For the past few years, I have art directed a monthly magazine for the over 50s. With the audience, along comes subject matter of features that is at times, erm, challenging to make glamorous. There was that fascinating article (and it really was interesting) on how to improve bladder weakness. I ended up using a stock image of water running from a tap, with the headline ‘Leaking secrets’. Or the piece we published on the rise of older people sleeping in separate beds. I illustrated this with my daughter’s Sylvanian Families rabbits (see below). If you apply the rules of ‘must be Ronseal’ to either of these features, the images you’d end up using would be boring at best, and in the case of the bladder story, really icky. We also lose the playfulness, the creativity that taps into culture and makes the content appeal to real-life humans.
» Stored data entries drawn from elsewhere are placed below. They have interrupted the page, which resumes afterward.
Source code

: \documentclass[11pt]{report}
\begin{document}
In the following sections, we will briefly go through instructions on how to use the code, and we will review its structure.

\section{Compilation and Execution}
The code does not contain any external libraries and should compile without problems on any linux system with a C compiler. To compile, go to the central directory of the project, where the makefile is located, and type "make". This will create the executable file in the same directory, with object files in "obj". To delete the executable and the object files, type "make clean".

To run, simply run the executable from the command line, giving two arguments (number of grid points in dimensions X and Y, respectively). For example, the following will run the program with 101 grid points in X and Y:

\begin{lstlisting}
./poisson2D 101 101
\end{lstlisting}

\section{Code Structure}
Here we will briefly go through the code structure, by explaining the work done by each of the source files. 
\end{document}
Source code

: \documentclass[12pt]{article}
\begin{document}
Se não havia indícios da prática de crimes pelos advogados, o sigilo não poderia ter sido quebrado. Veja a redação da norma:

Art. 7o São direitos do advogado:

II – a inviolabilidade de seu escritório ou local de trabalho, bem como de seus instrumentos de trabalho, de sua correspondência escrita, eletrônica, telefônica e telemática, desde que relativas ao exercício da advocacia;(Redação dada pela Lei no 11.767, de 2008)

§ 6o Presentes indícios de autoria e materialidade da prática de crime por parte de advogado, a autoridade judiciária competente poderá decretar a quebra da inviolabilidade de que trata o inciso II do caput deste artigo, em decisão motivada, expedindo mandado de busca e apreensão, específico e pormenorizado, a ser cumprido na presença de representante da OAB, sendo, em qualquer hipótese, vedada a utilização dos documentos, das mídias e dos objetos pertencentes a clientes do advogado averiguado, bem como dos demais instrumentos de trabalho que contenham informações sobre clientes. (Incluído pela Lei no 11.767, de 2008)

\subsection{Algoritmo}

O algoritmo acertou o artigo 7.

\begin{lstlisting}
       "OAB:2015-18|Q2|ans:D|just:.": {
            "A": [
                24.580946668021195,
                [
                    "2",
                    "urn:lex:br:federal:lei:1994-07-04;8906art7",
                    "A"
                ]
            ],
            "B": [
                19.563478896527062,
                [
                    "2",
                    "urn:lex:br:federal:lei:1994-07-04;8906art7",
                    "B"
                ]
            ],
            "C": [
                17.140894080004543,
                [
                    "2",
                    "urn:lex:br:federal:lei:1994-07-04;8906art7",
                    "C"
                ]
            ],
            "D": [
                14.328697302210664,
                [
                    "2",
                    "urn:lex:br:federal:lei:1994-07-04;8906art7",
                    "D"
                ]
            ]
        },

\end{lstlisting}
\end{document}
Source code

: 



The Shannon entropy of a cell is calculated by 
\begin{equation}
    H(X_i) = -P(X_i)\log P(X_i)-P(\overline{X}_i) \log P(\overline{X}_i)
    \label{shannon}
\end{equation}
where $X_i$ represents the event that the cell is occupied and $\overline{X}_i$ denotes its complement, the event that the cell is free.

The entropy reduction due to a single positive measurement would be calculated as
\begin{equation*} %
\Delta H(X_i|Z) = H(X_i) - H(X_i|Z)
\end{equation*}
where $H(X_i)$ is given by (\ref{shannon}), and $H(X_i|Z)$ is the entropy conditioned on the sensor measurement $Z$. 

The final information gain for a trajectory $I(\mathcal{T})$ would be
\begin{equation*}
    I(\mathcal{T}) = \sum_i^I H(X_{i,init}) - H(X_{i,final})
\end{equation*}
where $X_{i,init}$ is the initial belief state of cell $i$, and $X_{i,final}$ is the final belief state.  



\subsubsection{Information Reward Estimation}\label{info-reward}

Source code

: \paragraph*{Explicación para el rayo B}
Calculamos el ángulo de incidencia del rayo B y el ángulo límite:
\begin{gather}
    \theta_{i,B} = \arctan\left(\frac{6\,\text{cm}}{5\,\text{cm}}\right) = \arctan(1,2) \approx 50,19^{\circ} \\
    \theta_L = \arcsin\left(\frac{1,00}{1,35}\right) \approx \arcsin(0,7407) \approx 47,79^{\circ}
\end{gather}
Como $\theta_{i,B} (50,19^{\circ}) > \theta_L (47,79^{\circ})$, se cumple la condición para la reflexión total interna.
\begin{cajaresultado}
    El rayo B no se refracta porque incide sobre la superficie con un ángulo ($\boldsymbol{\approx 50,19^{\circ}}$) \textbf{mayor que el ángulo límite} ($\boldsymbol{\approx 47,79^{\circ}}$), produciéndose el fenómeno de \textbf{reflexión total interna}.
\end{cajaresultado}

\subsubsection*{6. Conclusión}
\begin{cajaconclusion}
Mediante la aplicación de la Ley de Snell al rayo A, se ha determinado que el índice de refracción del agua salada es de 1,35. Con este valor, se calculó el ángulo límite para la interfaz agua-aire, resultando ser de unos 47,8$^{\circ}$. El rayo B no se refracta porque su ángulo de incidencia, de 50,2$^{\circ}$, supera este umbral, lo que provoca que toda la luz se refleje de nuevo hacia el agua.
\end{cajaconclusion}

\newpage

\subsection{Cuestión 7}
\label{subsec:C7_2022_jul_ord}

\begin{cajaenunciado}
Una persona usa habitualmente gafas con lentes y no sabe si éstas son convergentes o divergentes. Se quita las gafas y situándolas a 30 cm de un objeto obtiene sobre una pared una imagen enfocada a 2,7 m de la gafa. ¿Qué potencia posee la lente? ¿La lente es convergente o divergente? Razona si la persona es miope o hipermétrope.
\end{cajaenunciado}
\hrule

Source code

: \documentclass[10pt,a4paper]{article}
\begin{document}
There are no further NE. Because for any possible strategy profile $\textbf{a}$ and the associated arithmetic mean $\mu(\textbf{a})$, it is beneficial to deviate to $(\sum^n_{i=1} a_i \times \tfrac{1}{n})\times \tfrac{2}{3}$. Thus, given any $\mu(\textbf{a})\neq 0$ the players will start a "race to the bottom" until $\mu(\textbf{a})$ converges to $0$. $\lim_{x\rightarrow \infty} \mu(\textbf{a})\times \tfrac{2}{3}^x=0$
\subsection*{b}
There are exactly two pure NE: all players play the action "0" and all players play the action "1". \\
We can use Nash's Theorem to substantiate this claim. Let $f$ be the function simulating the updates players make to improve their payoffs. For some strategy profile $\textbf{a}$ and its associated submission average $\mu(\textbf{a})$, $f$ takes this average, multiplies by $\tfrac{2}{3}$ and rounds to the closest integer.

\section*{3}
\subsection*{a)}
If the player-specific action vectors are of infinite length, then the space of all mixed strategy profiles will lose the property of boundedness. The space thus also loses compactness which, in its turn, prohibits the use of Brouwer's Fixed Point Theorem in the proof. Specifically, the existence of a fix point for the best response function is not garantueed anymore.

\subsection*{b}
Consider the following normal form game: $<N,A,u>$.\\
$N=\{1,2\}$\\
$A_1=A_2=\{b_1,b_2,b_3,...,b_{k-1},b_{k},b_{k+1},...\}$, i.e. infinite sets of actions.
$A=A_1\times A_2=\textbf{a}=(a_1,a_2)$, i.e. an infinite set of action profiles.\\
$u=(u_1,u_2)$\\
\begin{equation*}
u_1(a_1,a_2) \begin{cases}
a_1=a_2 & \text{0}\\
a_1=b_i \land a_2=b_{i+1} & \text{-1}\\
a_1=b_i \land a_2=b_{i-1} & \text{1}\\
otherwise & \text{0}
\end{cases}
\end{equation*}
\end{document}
Whoever came up with this headline deserves a pat on the back. Bravo subeditor, bravo
An entire weekend was dedicated to making a rabbit house out of cardboard – all in the name of magazine craft
Don’t get me wrong, I am all for expanding our content over digital platforms. I have always embraced the online presence of magazine brands and how video, social and audio can enhance content. When I was at BBC Focus Magazine, way back in 2008, our editor, Paul, was exploring the possibilities of YouTube and podcasting. One of my last issues working on the magazine was hilariously interrupted with a day of building and testing a potato bazooka all in the name of creating content (we called it ‘filming’ back then).
Magazine brands can exist across platforms, this is long established. We just need to ensure that we are still doing our best work, we are still writing and presenting journalism brilliantly and not patronising our audiences. Making that video showing potatoes being blasted across a playing field in 2008 didn’t stop us from having 132 pages of well-crafted, excellently written and thoughtfully designed editorial in the print issue.
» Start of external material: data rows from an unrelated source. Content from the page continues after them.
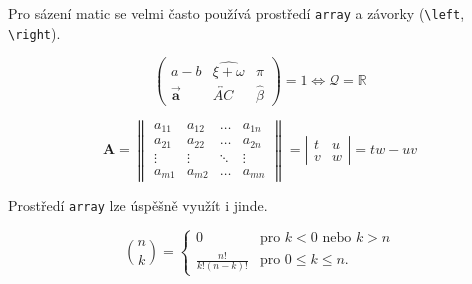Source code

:\documentclass[11pt,a4paper,twocolumn]{article}
\theoremstyle{definition}
\begin{document}
    Pro sázení matic se velmi často používá prostředí \verb|array|
    a závorky (\verb|\left|, \verb|\right|).
    
    $$
        \left(
        \begin{array}{ccc}
             a - b & \widehat{\xi + \omega} & \pi \\
            \Vec{\mathbf{a}} & \overleftrightarrow{AC} & \hat{\beta}
        \end{array}
        \right) = 1 \iff \mathcal{Q} = \mathbb{R}
    $$
    
    $$
		\mathbf{A} =
		\left\|
		\begin{array}{cccc}
			a_{11} & a_{12} & \ldots & a_{1n} \\
			a_{21} & a_{22} & \ldots & a_{2n} \\
			\vdots & \vdots & \ddots & \vdots \\
			a_{m1} & a_{m2} & \ldots & a_{mn}
		\end{array}
		\right\| =
		    \left|
		    \begin{array}{rl}
		         t & u \\
		         v & w 
		    \end{array}
		    \right| = tw\!-\!uv
	$$
	
	Prostředí \verb|array| lze úspěšně využít i jinde.
	
	$$
		\binom{n}{k} =
		\left\{
		\begin{array}{cl}
			 0 & \text{pro } k < 0 \text{ nebo } k > n \\
			\frac{n!}{k! (n - k)!} & \text{pro } 0 \leq k \leq n.
		\end{array}
		\right.
	$$
\end{document}
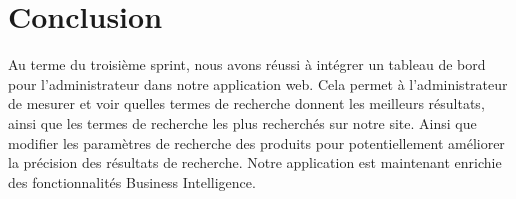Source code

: \section{Conclusion}
\noindent
Au terme du troisième sprint, nous avons réussi à intégrer un tableau de bord pour
l'administrateur dans notre application web. Cela permet à l'administrateur de mesurer et voir quelles termes de recherche donnent les meilleurs résultats, ainsi que les termes de recherche les plus recherchés sur notre site. Ainsi que modifier les paramètres de recherche des produits pour potentiellement améliorer la précision des résultats de recherche. Notre application est maintenant enrichie des fonctionnalités Business Intelligence.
So what’s the answer? The goal has to be to teach a new generation of designers how to make magazines. More junior designer positions on magazines would help. It’s true that 20 years ago there was more time, more staff and more money so we felt able to invest in teaching young designers magazine craft. But even as teams are cut to the bone and more output is expected, perhaps a few hours a year in a design workshop might help preserve some of this knowledge. Even if it simply inspires designers to question how their content design could work harder. Audiences and ultimately the bottom line would surely feel the benefit.
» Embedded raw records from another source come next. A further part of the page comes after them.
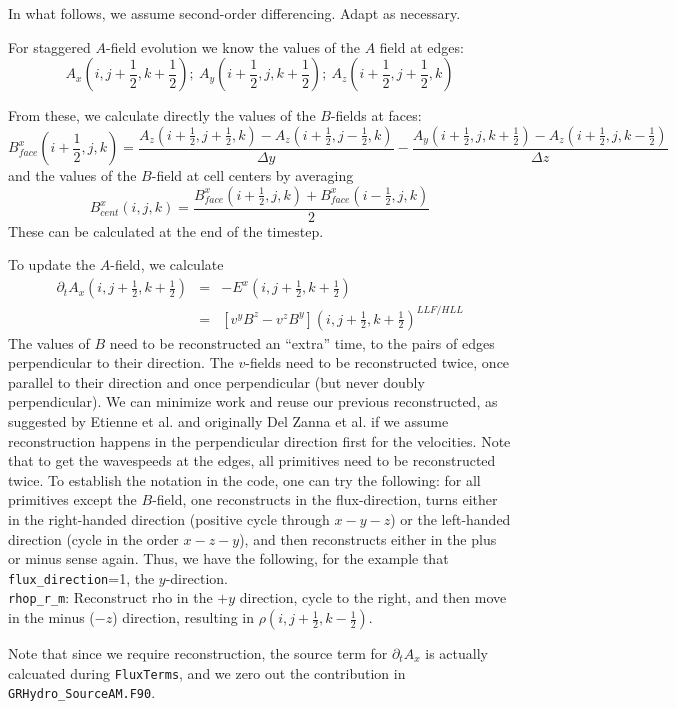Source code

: \documentclass{article}
\begin{document}
In what follows, we assume second-order differencing.  Adapt as necessary.

For staggered $A$-field evolution we know the values of the $A$ field at edges:
\begin{equation}
A_x(i,j+\frac{1}{2},k+\frac{1}{2});~A_y(i+\frac{1}{2},j,k+\frac{1}{2});~A_z(i+\frac{1}{2},j+\frac{1}{2},k)
\end{equation}

From these, we calculate directly the values of the $B$-fields at faces:
\begin{equation}
B_{face}^x(i+\frac{1}{2},j,k) =\frac{A_z(i+\frac{1}{2},j+\frac{1}{2},k)-A_z(i+\frac{1}{2},j-\frac{1}{2},k)}{\Delta y}-
\frac{A_y(i+\frac{1}{2},j,k+\frac{1}{2})-A_z(i+\frac{1}{2},j,k-\frac{1}{2})}{\Delta z}
\end{equation}
and the values of the $B$-field at cell centers by averaging
\begin{equation}
B_{cent}^x(i,j,k)=\frac{B_{face}^x(i+\frac{1}{2},j,k)+B_{face}^x(i-\frac{1}{2},j,k)}{2}
\end{equation}
These can be calculated at the end of the timestep.

To update the $A$-field, we calculate
\begin{eqnarray}
\partial_t A_x(i,j+\frac{1}{2},k+\frac{1}{2})& =& -E^x(i,j+\frac{1}{2},k+\frac{1}{2})\\
&=&[v^y B^z-v^z B^y](i,j+\frac{1}{2},k+\frac{1}{2})^{LLF/HLL}
\end{eqnarray}
The values of $B$ need to be reconstructed an ``extra'' time, to the pairs of edges perpendicular to their direction.  The $v$-fields need to be reconstructed twice, once parallel to their direction and once perpendicular (but never doubly perpendicular).  We can minimize work and reuse our previous reconstructed, as suggested by Etienne et al. and originally Del Zanna et al. if we assume reconstruction happens in the perpendicular direction first for the velocities.  Note that to get the wavespeeds at the edges, all primitives need to be reconstructed twice.  To establish the notation in the code, one can try the following: for all primitives except the $B$-field, one reconstructs in the flux-direction, turns either in the right-handed direction (positive cycle through $x-y-z$) or the left-handed direction (cycle in the order $x-z-y$), and then reconstructs either in the plus or minus sense again.  Thus, we have the following,  for the example that {\tt flux\_direction}=1, the $y$-direction.\\

{\tt rhop\_r\_m}: Reconstruct rho in the $+y$ direction, cycle to the right, and then move in the minus ($-z$) direction, resulting in $\rho(i,j+\frac{1}{2},k-\frac{1}{2})$.

Note that since we require reconstruction, the source term for $\partial_t A_x$ is actually calcuated during {\tt FluxTerms}, and we zero out the contribution in {\tt GRHydro\_SourceAM.F90}.
\end{document}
Perhaps the PPA and the BSME need to work with universities and art colleges more to promote magazine design. Because if, as an industry we sit back and allow magazine craft to become extinct, who are we to complain if our kids and grandkids choose to scroll bland, meaningless drivel rather than read an article.
And in 2026, as the quality of the content we consume becomes thinner, more immediate and more stupid, perhaps we need to take a look at what good content is and how we present it to entice an audience.
Surely we should be trying harder to nourish the minds of our audiences. In a world of brain rot, perhaps we should be making compost?






“We just need to ensure that we are still doing our best work, we are still writing and presenting journalism brilliantly and not patronising our audiences.” It’s been a race to the bottom for online content, surely there’s room, in a world of niches and small engaged audiences, for more zines and well-crafted and creative printed work - I know I’d go back to kerning and baseline grids in a heartbeat! Keep the dream alive, Jess!
A magazine Art Director told me that her employers are now trying AI on how she works so she can be replaced by them.. photographers next?